▶ [TO-DO ITEM]
Reproduce every one of the items below word for word, omitting the pictures.

Data visualization images
'''
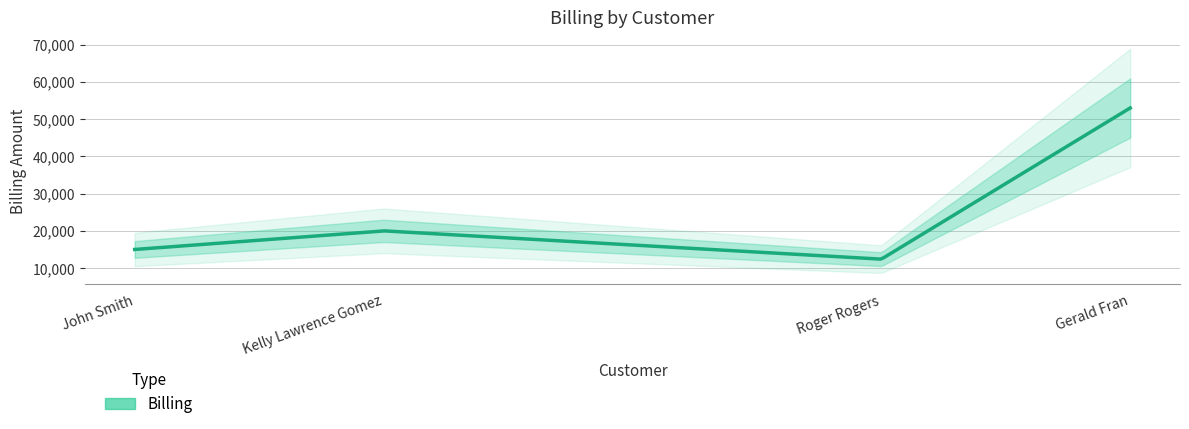

What is the sum of all values?

100400.3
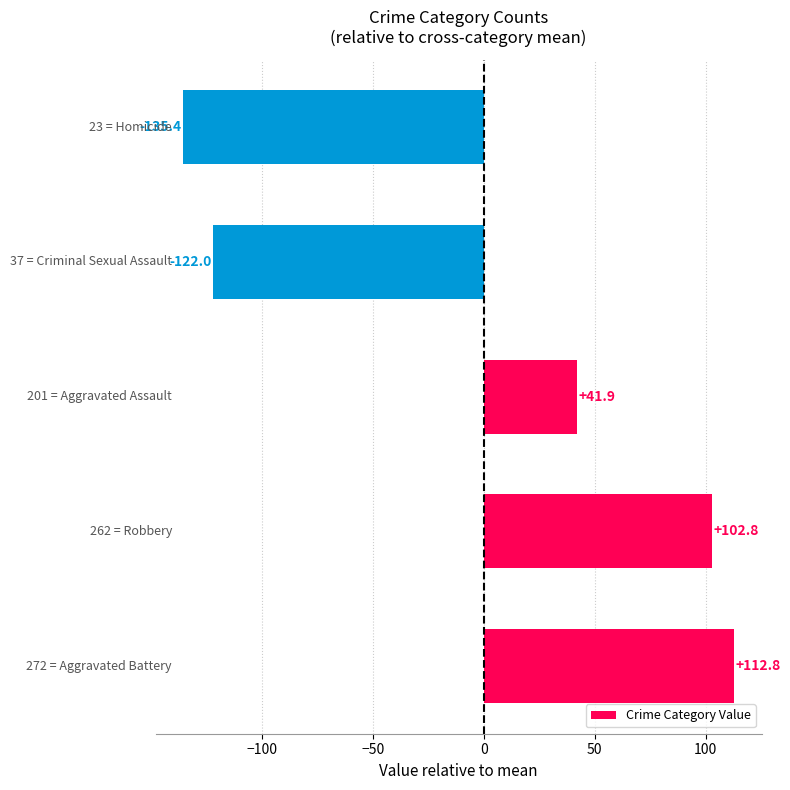

What is the greatest value displayed?

112.8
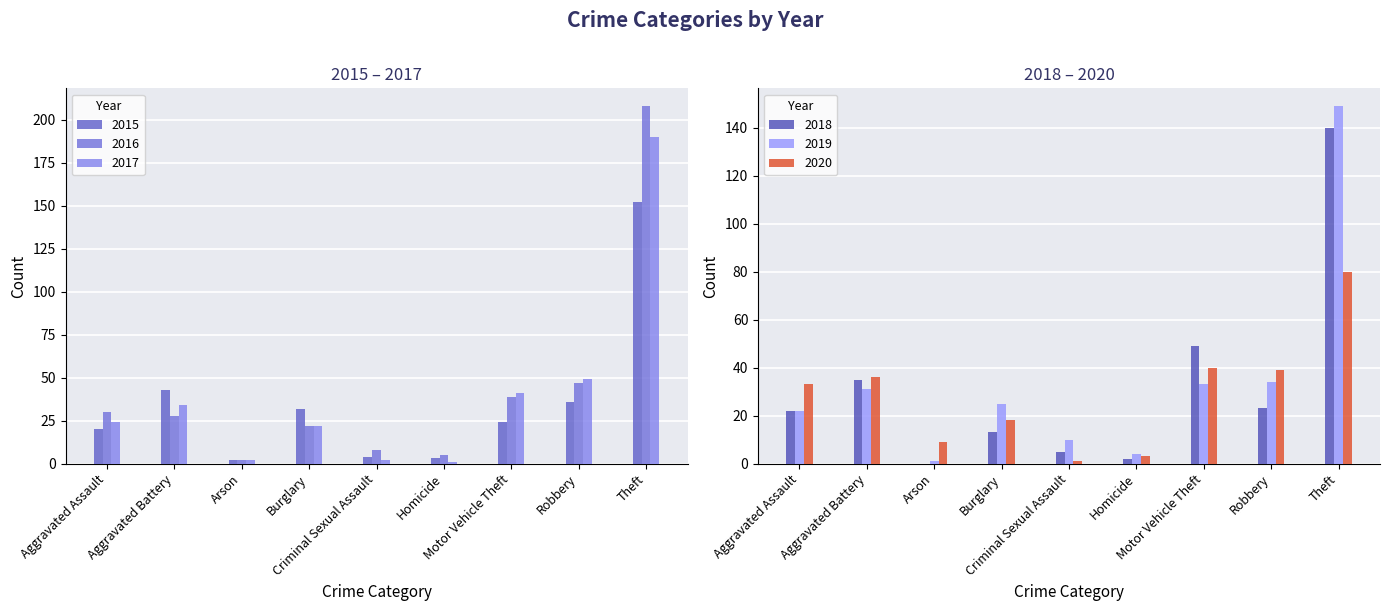

How many bars are there in total?

54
'''
▶ [RESPONSE FOR THIS EXERCISE]
What is the sum of all values?

100400.3

What is the greatest value displayed?

112.8

How many bars are there in total?

54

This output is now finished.